**REQUIRED TASKS**
1. In the mailing list reply, what category do UTF-7, BOCU, SCSU, and the various ACEs fall into?
2. From the mailing list reply, extract the passage starting with "Date: Fri May" and going on through "transfer encoding syntax.".

**READING TEXT**
:::::

RE: Unicode conformant character encodings and us-ascii

From: Addison Phillips [wM] (aphillips@webmethods.com)
Date: Fri May 16 2003 - 14:49:16 EDT

  • Next message: Kenneth Whistler: "Re: character groupings in various languages"

    UTF-7, BOCU, SCSU, various ACEs and the rest are all "Transfer Encoding
    Syntaxes" (TES), according to the definition in UTR#17 (Character Encoding
    Model). In fact, that's a good UTR to look at for all this terminology: it
    covers the various character encoding forms (3), character encoding schemes
    (7), and what consitutes a transfer encoding syntax.

    Best Regards,

    Addison

    Addison P. Phillips
    Director, Globalization Architecture
    webMethods, Inc.

    +1 408.962.5487 (phone) +1 408.210.3569 (mobile)
    -------------------------------------------------
    Internationalization is an architecture.

:::::

**DATA**
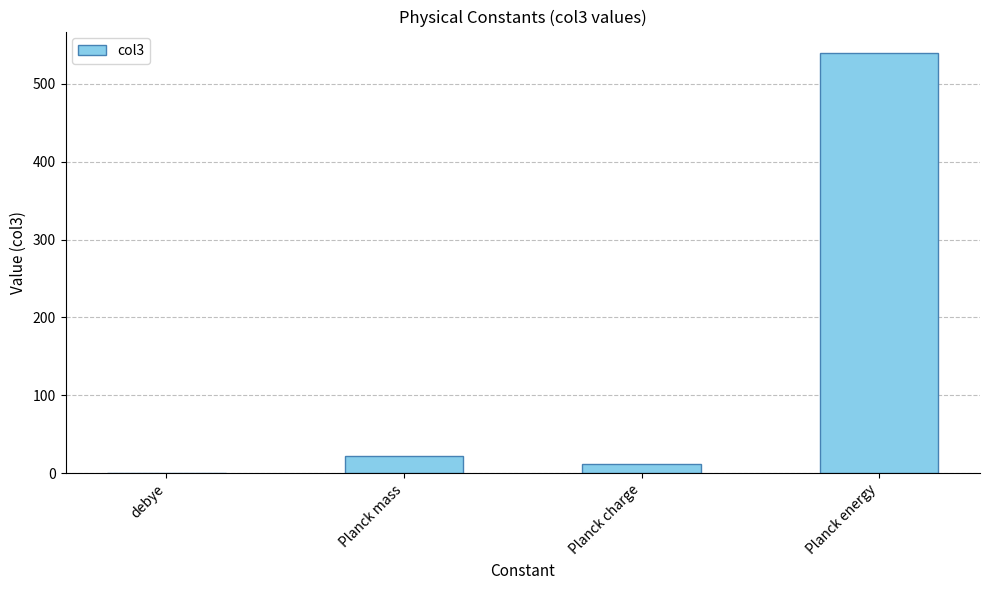

Is it true that the value at Planck energy is 726.0?

False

:::::

**EXPECTED OUTPUTS**
1. They are all Transfer Encoding Syntaxes (TES), as defined in UTR#17 (Character Encoding Model).

2.
Date: Fri May 16 2003 - 14:49:16 EDT

  • Next message: Kenneth Whistler: "Re: character groupings in various languages"

    UTF-7, BOCU, SCSU, various ACEs and the rest are all "Transfer Encoding
    Syntaxes" (TES), according to the definition in UTR#17 (Character Encoding
    Model). In fact, that's a good UTR to look at for all this terminology: it
    covers the various character encoding forms (3), character encoding schemes
    (7), and what consitutes a transfer encoding syntax.